O ministro Gilmar Mendes citou pontuação feita por Dino e manifestou sobre a tese: "Também eu vejo com alguma perplexidade que esta Suprema Corte esteja obrigada a, na atual quadra histórica, ter de afastar certas pretensões que seriam consideradas esdrúxulas na vasta maioria das democracias constitucionais do planeta".
"Diante de tudo o que temos observado nesses últimos anos, todavia, faz-se necessária a intervenção do Supremo Tribunal Federal para reafirmar o que deveria ser óbvio: o silogismo de que a nossa Constituição não admite soluções de força", completou.
Ele frisou que, desde 2013, "tem se observado um paulatino processo de reintrodução do protagonismo político das altas cúpulas militares, em nítida reedição de práticas cuja incompatibilidade com a Constituição hoje nós podemos perceber com inequívoca clareza. Todo esse processo se deu, a meu ver, na esteira de uma exacerbada expansão do papel das Forças Armadas nas ações de 'Garantia da Lei e da Ordem' (GLOs)".
"A sociedade brasileira nada tem a ganhar com a politização dos quartéis e tampouco a Constituição de 1988 o admite", observou.
Zanin relatou que "a Constituição Política do Império do Brasil de 1824 assim previa o 'Poder Moderador', como um dos quatro Poderes constituídos", mas "a Constituição da República Federativa do Brasil de 1988 remete claramente a existência de apenas três Poderes", que são o Executivo, o Legislativo e o Judiciário.
"Assim, o 'Poder Moderador' não mais existe. [...] Portanto, não há espaço para interpretação do texto constitucional que outorgue às Forças Armadas a titularidade do 'Poder Moderador'", alegou, acrescentando que: "as Forças Armadas são instituições permanentes de Estado e não podem agir contra a Constituição ou contra os Poderes constituídos", mesmo desempenhando função "função da mais alta relevância".

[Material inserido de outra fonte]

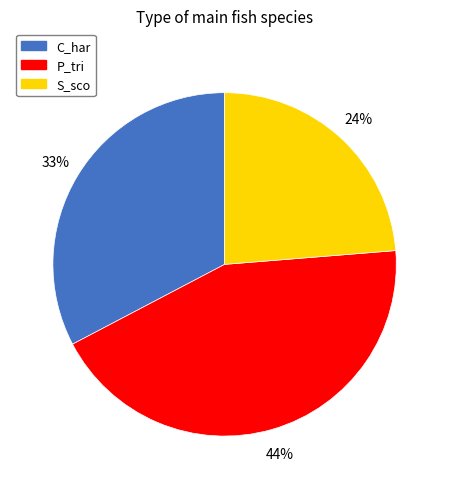

Which slice is the largest?

P_tri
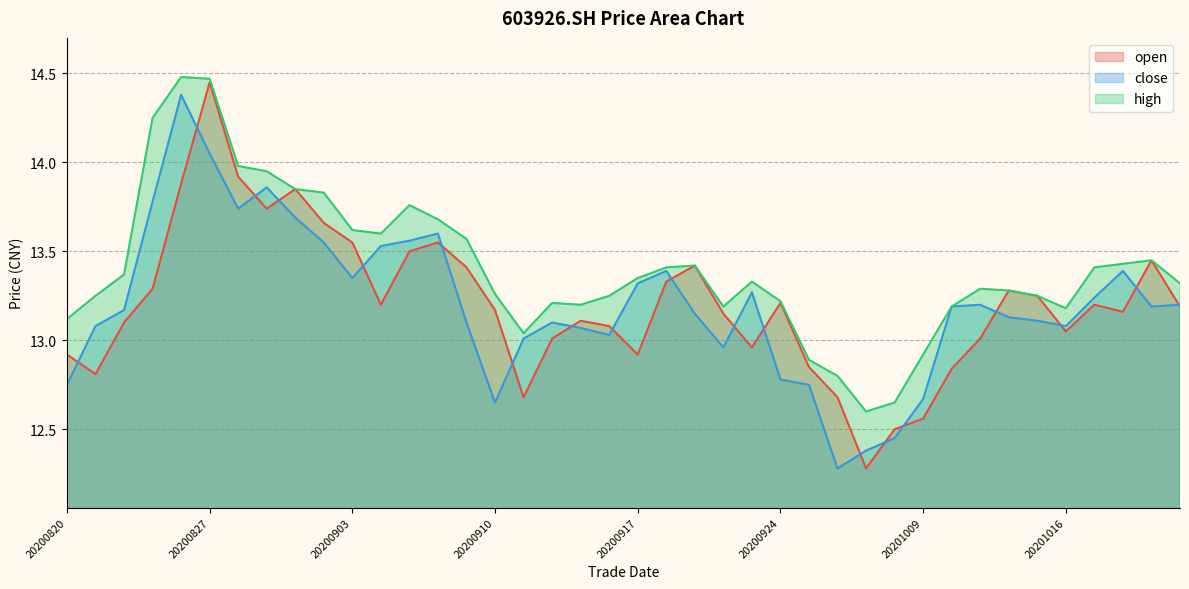

What is the average value of the open series?

13.2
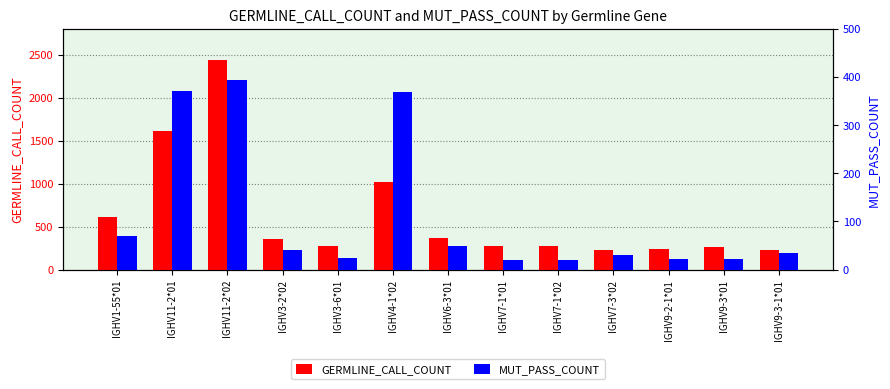

Which series has the widest spread of values?

GERMLINE_CALL_COUNT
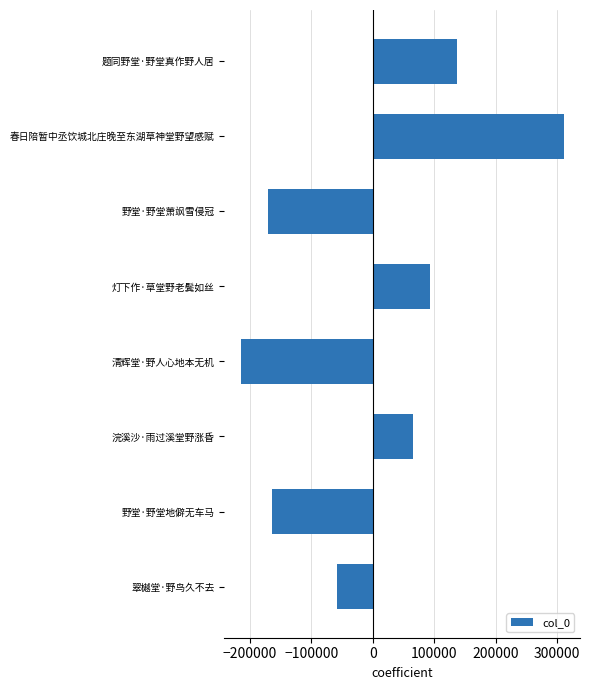

Where is the data nearest to the value 48135?

浣溪沙·雨过溪堂野涨昏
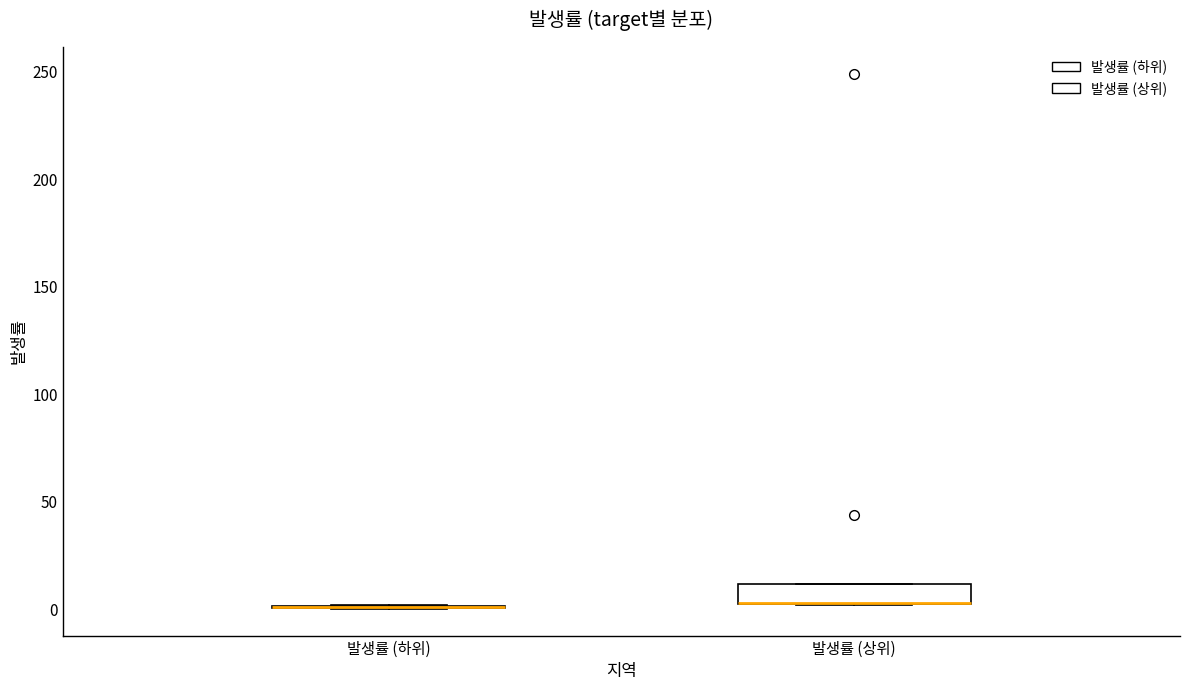

Where is the upper edge of the box for 발생률 (상위) on the y-axis? The values are not printed on the chart, so give them approximately, as read against the axis.

10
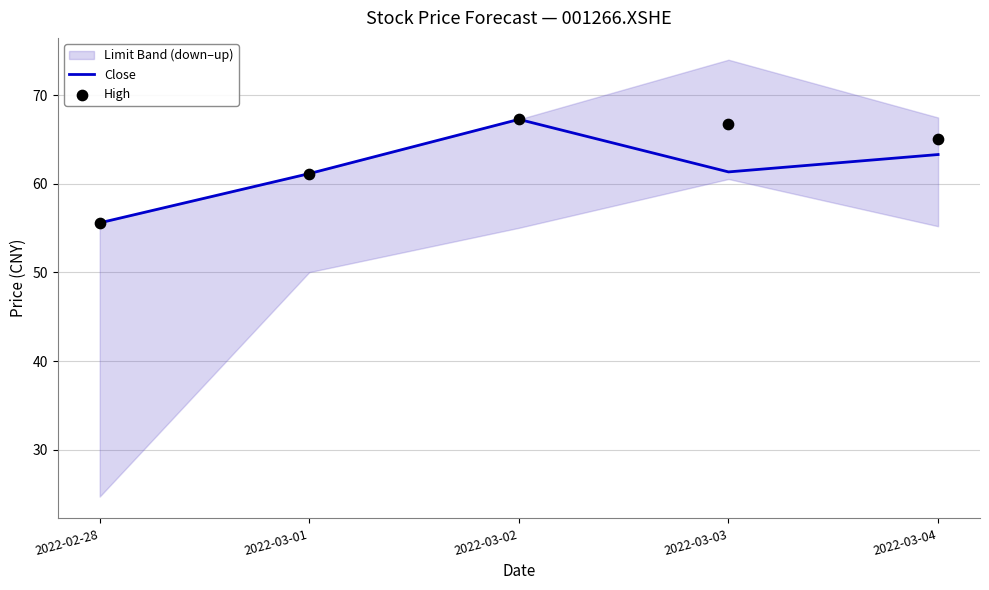

At how many categories does at least one series exceed 64?

3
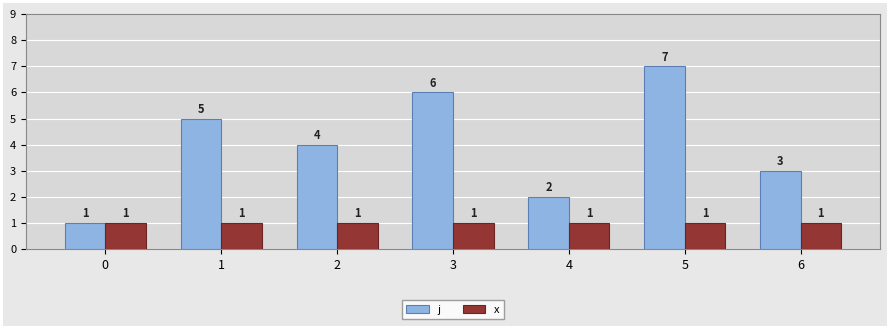

Which series has the largest total across all categories?

j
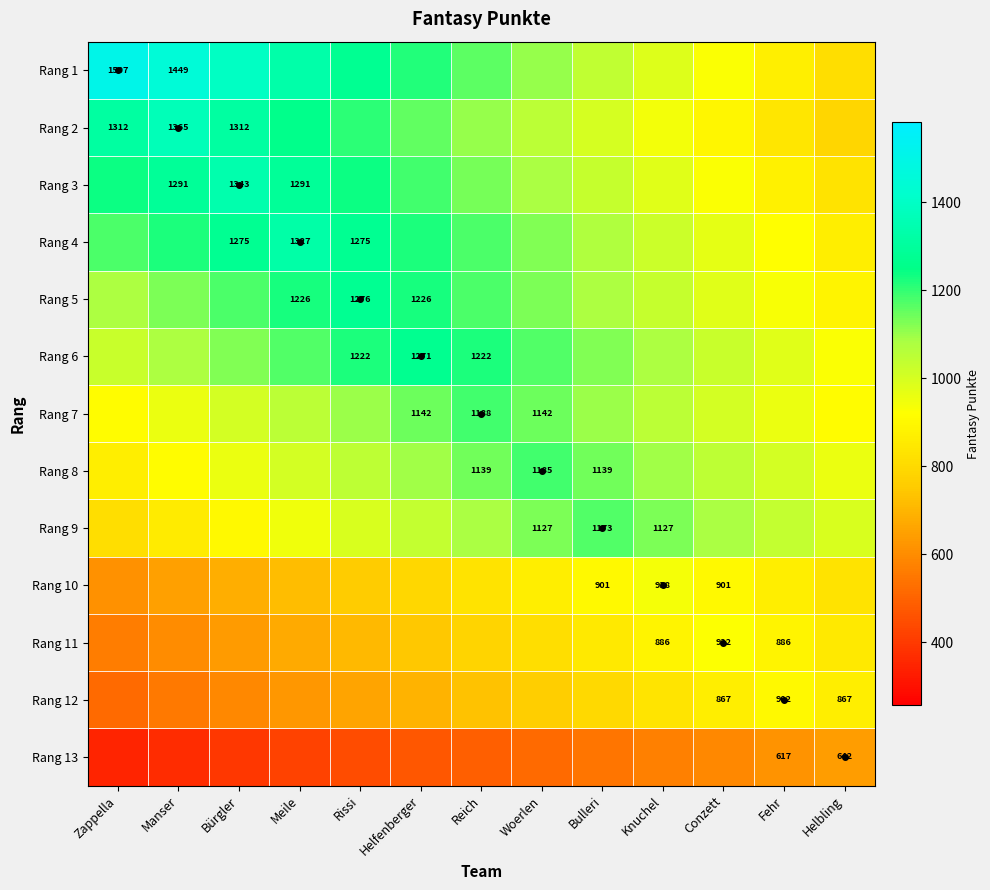

The Rang 8 series shows 957.1 at Bürgler. True or false?

True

"Revela-se totalmente descabido cogitar-se que as Forças Armadas teriam ascendência sobre os demais Poderes, uma vez que estão subordinadas ao Chefe do Poder Executivo e devem atuar em defesa dos Poderes constitucionais - afastando-se de qualquer iniciativa de índole autoritária ou incompatível com a Lei Maior", completou Zanin.
O ministro Alexandre de Moraes declarou que o debate no julgamento "é essencial para a reafirmação dos princípios basilares do Estado Democrático de Direito". Em seu voto, ele discorreu sobre a teoria de separação dos Poderes.
"Exatamente em virtude da necessidade de garantir o Estado Democrático de Direito por meio da divisão das funções estatais em poderes civis, NUNCA NA HISTÓRIA DOS PAÍSES DEMOCRÁTICOS, houve a previsão das Forças Armadas como um dos Poderes de Estado, ou mais grave ainda – como se pretendeu em pífia, absurda e antidemocrática “interpretação golpista” – NUNCA HOUVE A PREVISÃO DAS FORÇAS ARMADAS COMO PODER MODERADOR, ACIMA DOS DEMAIS PODERES DE ESTADO", escreveu.
Moraes acrescentou: "Nos Estados Democráticos de Direito, jamais, houve dúvidas sobre A SUPREMACIA DA AUTORIDADE CIVIL SOBRE A AUTORIDADE MILITAR, nem mesmo nos momentos excepcionais do “Sistema Constitucional das crises”, em respeito à divisão de poderes entre os ramos Executivo, Legislativo e Judiciário."